Your instructions: Reproduce the data below verbatim, everything from the line that contains "What is the highest" down to the line that contains "To the nearest", both included, leaving the pictures out of your answer.

Given data:
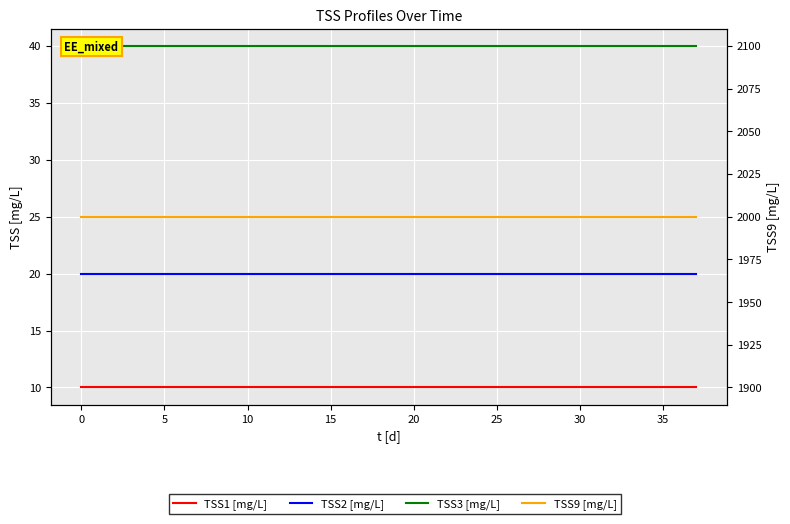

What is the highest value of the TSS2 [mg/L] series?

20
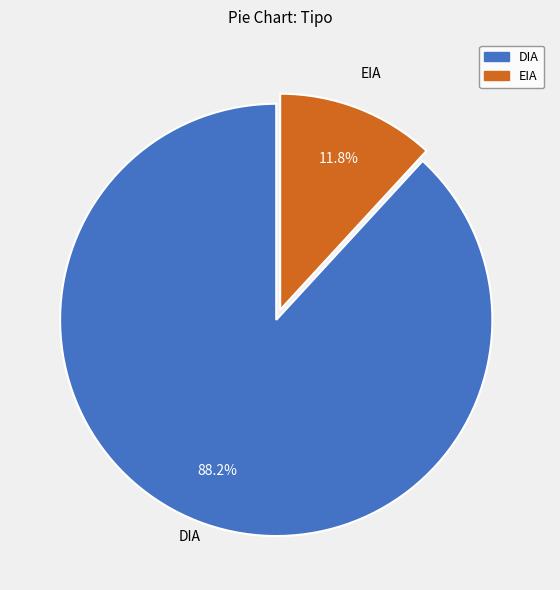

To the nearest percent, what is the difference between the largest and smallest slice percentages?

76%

...

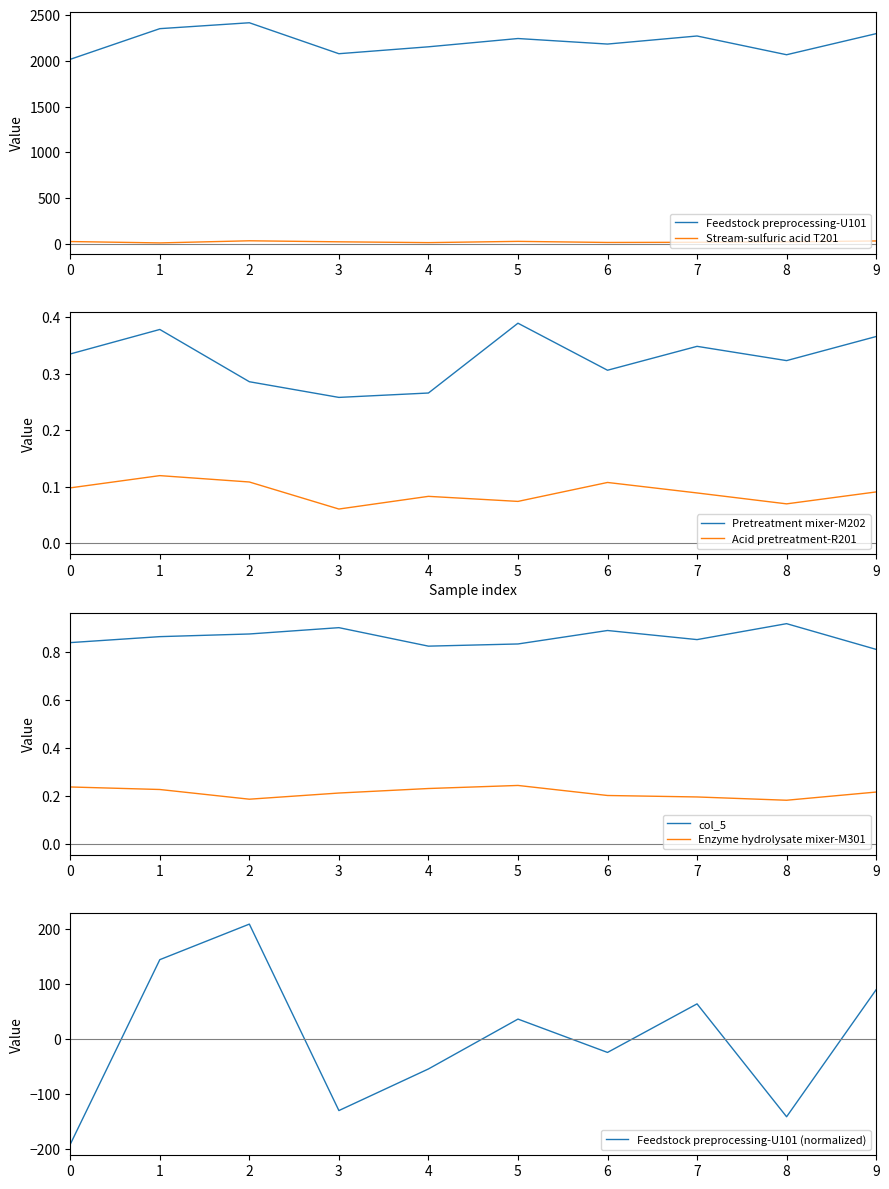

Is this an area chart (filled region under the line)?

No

Result for this task:
What is the highest value of the TSS2 [mg/L] series?

20

To the nearest percent, what is the difference between the largest and smallest slice percentages?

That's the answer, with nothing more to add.